La réinstallation est un outil essentiel de protection et un mécanisme important de partage de la responsabilité. Des milliers de réfugiés ne peuvent aujourd’hui rentrer dans leur pays d’origine en raison des risques de persécutions ou de violations de leurs droits. Mais beaucoup d’entre eux ne peuvent pas non plus rester dans l’Etat qui les accueille et les autorités de ces pays sont parfois incapables de leur apporter une protection. Pour ces personnes, la réinstallation est le seul moyen de trouver une sécurité et de jouir de leurs droits fondamentaux. Les femmes, les enfants et les jeunes filles, les victimes de tortures ou encore les personnes ayant d’importants besoins médicaux doivent également faire l’objet d’un traitement approprié de leur besoin de protection. Amnesty International France considère que certains Etats sont incapables de garantir une protection efficace aux réfugiés sur leur territoire. Ses observateurs dans les camps de Dadaab au Kenya et à Choucha, en Tunisie, ont notamment relevé de nombreux cas de violences policières, de violences envers les femmes et les filles ainsi que des conditions de vie dramatiques qui ne permettent pas à ces réfugiés de vivre dignement.
Les Etats peuvent-ils réinstaller tous les réfugiés ?

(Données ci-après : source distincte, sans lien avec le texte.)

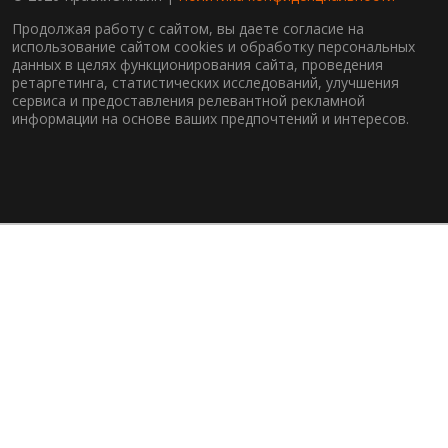
Продолжая работу с сайтом, вы даете согласие на
использование сайтом cookies и обработку персональных
данных в целях функционирования сайта, проведения
ретаргетинга, статистических исследований, улучшения
сервиса и предоставления релевантной рекламной
информации на основе ваших предпочтений и интересов.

Pour la seule année 2012, le HCR estime que 172 000 nouveaux réfugiés doivent être réinstallés. Avec environ 80 000 places offertes par an, il suffirait que des Etats s’engagent dans des programmes de réinstallation avec le HCR ou, lorsque c’est déjà le cas, qu’ils offrent davantage de places pour multiplier par deux le nombre d’offres de réinstallations.
Ainsi en 2010, seuls 22 Etats ont répondu aux demandes du HCR et offert 98 800 places, parmi lesquels les Etats-Unis, le Canada, l’Australie, la Suède et la Norvège qui concentrent à eux seuls 96% des offres. Alors que les Etats-Unis ont réinstallé 54 000 réfugiés en 2010, 12 pays de l’Union européenne s’engageaient à offrir 4 659 places, dont 217 en France, 457 en Allemagne et 695 au Royaume-Uni.
Si certains pays sont déjà fortement engagés dans des programmes de réinstallation, les Etats membres de l’Union européenne notamment doivent se montrer davantage solidaires avec les pays d’accueil des réfugiés.
Que demande Amnesty International ?
- Amnesty International France exhorte la communauté internationale à mettre en place ou augmenter la capacité des programmes de réinstallation, en sus de celles accordées dans des programmes déjà agréés.
- AIF demande que les Etats assument leur part de responsabilité à l’égard des réfugiés en accordant une priorité à la prise en charge des personnes exposées à des risques particuliers conformément aux directives du HCR.
- Les Etats doivent faire en sorte que les programmes de réinstallation soient plus adaptés aux situations d'urgence.
- Les vérifications en matière de sécurité doivent être fondées sur des enquêtes exhaustives relatives à la situation des personnes concernées, mais ne doivent en aucun cas exclure certaines catégories de réfugiés.
- Mettre en place un soutien et des services en vue de la réinstallation dès l'arrivée des réfugiés.